Dataset entries:
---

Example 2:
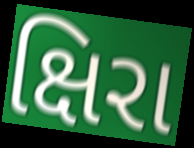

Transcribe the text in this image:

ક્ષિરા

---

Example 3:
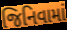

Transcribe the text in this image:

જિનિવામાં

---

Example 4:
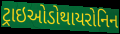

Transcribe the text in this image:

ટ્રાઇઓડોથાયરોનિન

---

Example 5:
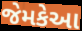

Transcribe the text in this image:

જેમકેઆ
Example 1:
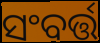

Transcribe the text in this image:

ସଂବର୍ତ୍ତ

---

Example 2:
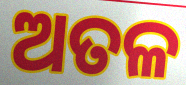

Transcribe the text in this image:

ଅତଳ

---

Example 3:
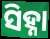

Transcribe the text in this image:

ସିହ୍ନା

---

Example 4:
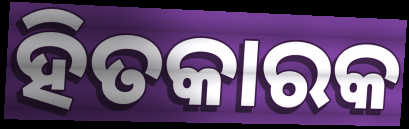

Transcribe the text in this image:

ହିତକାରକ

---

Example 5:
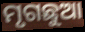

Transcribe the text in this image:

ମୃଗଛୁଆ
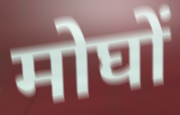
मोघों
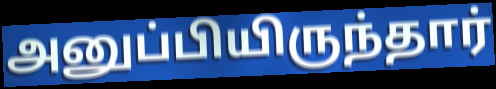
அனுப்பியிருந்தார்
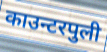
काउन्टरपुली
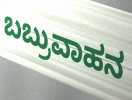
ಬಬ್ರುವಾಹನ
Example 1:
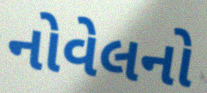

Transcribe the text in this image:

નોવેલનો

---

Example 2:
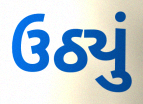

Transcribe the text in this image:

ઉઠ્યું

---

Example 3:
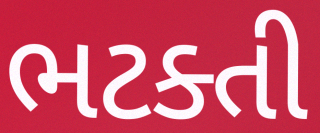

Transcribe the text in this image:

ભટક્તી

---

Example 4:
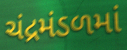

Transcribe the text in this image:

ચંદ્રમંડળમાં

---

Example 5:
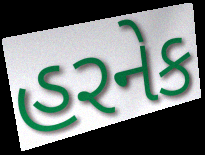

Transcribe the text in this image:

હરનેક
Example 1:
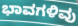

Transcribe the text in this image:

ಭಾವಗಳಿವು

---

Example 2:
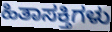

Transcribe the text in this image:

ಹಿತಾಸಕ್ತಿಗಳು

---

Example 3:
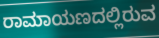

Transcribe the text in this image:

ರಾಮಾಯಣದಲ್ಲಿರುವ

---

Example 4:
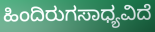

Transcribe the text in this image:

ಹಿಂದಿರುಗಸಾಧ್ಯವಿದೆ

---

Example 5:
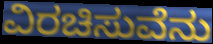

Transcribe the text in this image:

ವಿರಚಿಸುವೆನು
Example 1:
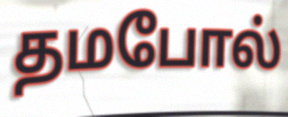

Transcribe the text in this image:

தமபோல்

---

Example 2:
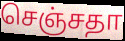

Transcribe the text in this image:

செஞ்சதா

## PROBLEM REQUIREMENTS:
Repeat the data exactly as given. Keep every picture out of the copy.

## SOLUTION TO THE EXERCISE:
---

Example 2:

Transcribe the text in this image:

ક્ષિરા

---

Example 3:

Transcribe the text in this image:

જિનિવામાં

---

Example 4:

Transcribe the text in this image:

ટ્રાઇઓડોથાયરોનિન

---

Example 5:

Transcribe the text in this image:

જેમકેઆ
Example 1:

Transcribe the text in this image:

ସଂବର୍ତ୍ତ

---

Example 2:

Transcribe the text in this image:

ଅତଳ

---

Example 3:

Transcribe the text in this image:

ସିହ୍ନା

---

Example 4:

Transcribe the text in this image:

ହିତକାରକ

---

Example 5:

Transcribe the text in this image:

ମୃଗଛୁଆ
मोघों
அனுப்பியிருந்தார்
काउन्टरपुली
ಬಬ್ರುವಾಹನ
Example 1:

Transcribe the text in this image:

નોવેલનો

---

Example 2:

Transcribe the text in this image:

ઉઠ્યું

---

Example 3:

Transcribe the text in this image:

ભટક્તી

---

Example 4:

Transcribe the text in this image:

ચંદ્રમંડળમાં

---

Example 5:

Transcribe the text in this image:

હરનેક
Example 1:

Transcribe the text in this image:

ಭಾವಗಳಿವು

---

Example 2:

Transcribe the text in this image:

ಹಿತಾಸಕ್ತಿಗಳು

---

Example 3:

Transcribe the text in this image:

ರಾಮಾಯಣದಲ್ಲಿರುವ

---

Example 4:

Transcribe the text in this image:

ಹಿಂದಿರುಗಸಾಧ್ಯವಿದೆ

---

Example 5:

Transcribe the text in this image:

ವಿರಚಿಸುವೆನು
Example 1:

Transcribe the text in this image:

தமபோல்

---

Example 2:

Transcribe the text in this image:

செஞ்சதா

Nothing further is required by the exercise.